There is an unspoken view on marriage in the church that is dangerously prevalent. Many people seem to think that marriage is the next level of godliness, the key to becoming fulfilled. It seems extreme and bizarre. But going from single to married in the church, I’ve seen both sides up close.
For church women, it is as if their entire single lives revolve around finding their “Boaz” and preparing for marriage. For the men, it’s all about finding the right girl and marrying her. While a need for companionship is built into us and we desire to walk alongside someone with mutual love and care, when someone is too focused on ending their singleness, it takes away from all the lessons to be learned in the single season as well.
There are two major points that this thought process does not recognize:
First, singleness is a gift.
Whether for a season or for a lifetime, singleness is not a curse. As Paul says, it is not for everyone, but EVERY believer is called to be content in their season. Every believer is called to be thankful and worship God for his blessings at all times. Therefore, we need to see singleness as a gift. The abilities you have as a single person are far different than in marriage.
While single, there are fewer things competing for your attention. You are much more free to serve God. He gets all your time, focus, and energy. Marriage is a gift as well, but with it comes so many things you cannot have in singleness like partnership, children, and so much more. In singleness, we learn how to rely fully on Jesus. For comfort, love, care, and even in our loneliness.
Second, God knows what he’s doing.
We are called to serve the Lord without the intention of finding Mr. Right. Committing our lives to God without being divided. Having a desire for marriage is not wrong. However, God’s timing is perfect. He knows when we are ready, and most times it’s not when we have read all the books, memorized all verses on being a godly spouse, or have gotten all the marriage advice. When your eyes are focused on Jesus, he can bring a great guy or gal in without them becoming your idol.
If we were to actually rejoice in each season, we would be so much more content and so much more joyful. We would have peace. We would see that no matter single, dating, engaged, or married, these are all gifts.

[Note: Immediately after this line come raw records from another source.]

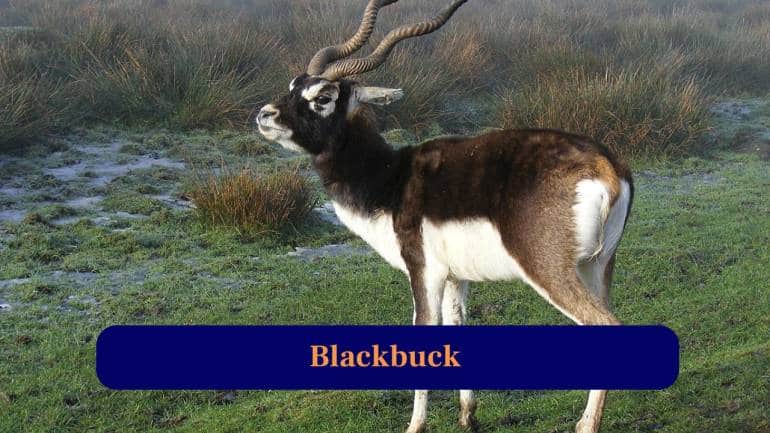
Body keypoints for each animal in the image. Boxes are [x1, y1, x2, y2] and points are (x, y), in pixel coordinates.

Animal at [256, 1, 634, 432]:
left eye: (323, 96)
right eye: (293, 85)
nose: (265, 115)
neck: (391, 179)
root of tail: (607, 167)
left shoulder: (423, 271)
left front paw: (415, 425)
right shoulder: (457, 277)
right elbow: (458, 328)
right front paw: (467, 416)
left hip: (550, 271)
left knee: (606, 326)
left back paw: (586, 424)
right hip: (597, 267)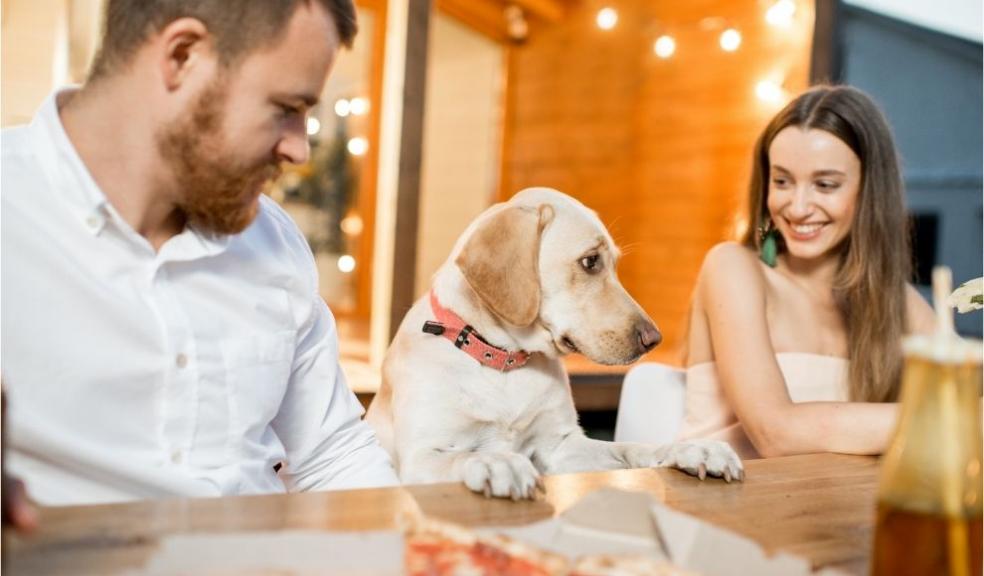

God pays attention to the desires of our hearts, and he cares. But his desire is for us to be like him, and for nothing else to take us away from that. Married or single, the goal is Jesus. In whatever season, whatever that looks like for you, he must be the focus. Contentment is learned, and more so in these seasons than any other. The beauty in both situations is huge. He will use whatever circumstance you face for his glory. Learn to serve God where you are, and allow him to work. He’s a good Father and he fills our lives with good things. Yours is probably right in front of you, right now.